Get a VGA converter for the console and plug any VGA monitor into it - looks sooooo much sweeter! Keyboards and mice are also available (I'll be trying that sooner or later).

I used to be an avid PC Gamer... I had the latest/greatest... then it started feeling so fregging rediculous to me to be throwing away that much money just because I couldn't play the newest game!


----------



## Pengu (Jan 22, 2003)

Ok.. I think some of you are a bit uh... Confused. 
a) If you think a game on a (comparitively) small computer monitor, is better than the same game on a large tv screen, then i think you need to invest in a new TV. if you insist on Hi-Res games because you just want to be able to tell people that although they can't see the difference it's actually there, buy a HDTV, and a HDTV kit for the console (i dunno if PS2 has this, but as much as i hate MS, xbox is by far the best gaming console at the moment)

b) as for "internet" play, why play with someone who is 10 000 kms away, and have to deal with lag and pay $100's (or $1000's) a month for a 'net connection that will allow online gaming. Once again, PS2 supports 2 machines, x-box supports up to 4 (with halo) and up to 16 machines (Yes, 16 x 4 = 64 Max players) in UT. And, all you need is a cheap Hub/Switch and some Cat5.

▶ **Exercise instructions**:
- A) From the console gaming thread, reproduce the passage starting at "I used to be" and ending at "the newest game!".
- B) Translate the following sentence from the console gaming thread into French: "Keyboards and mice are also available (I'll be trying that sooner or later)."

▶ **Source material**:
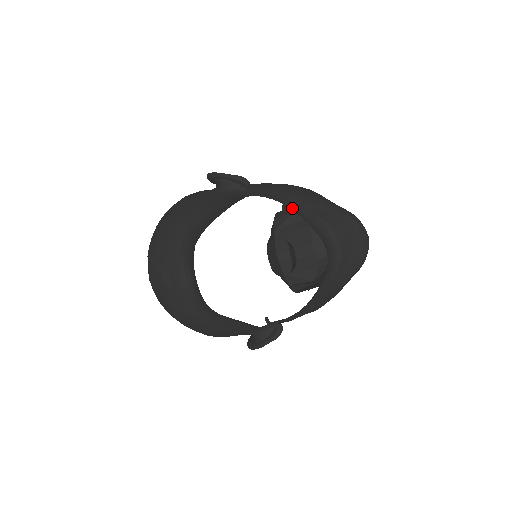
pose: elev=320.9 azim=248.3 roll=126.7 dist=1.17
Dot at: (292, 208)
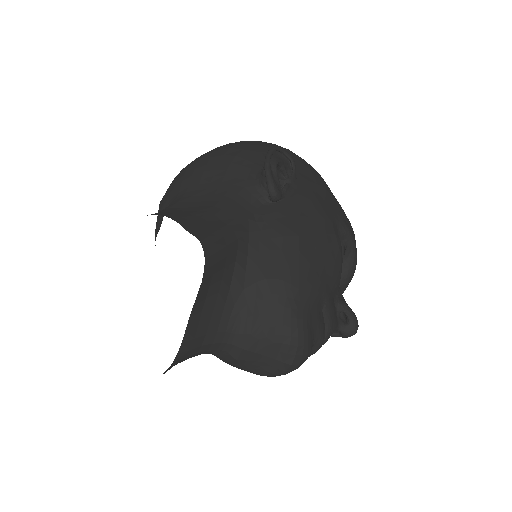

▶ **Answers to the exercises**:
- A)
I used to be an avid PC Gamer... I had the latest/greatest... then it started feeling so fregging rediculous to me to be throwing away that much money just because I couldn't play the newest game!

- B) Des claviers et des souris sont également disponibles (j'essaierai cela tôt ou tard).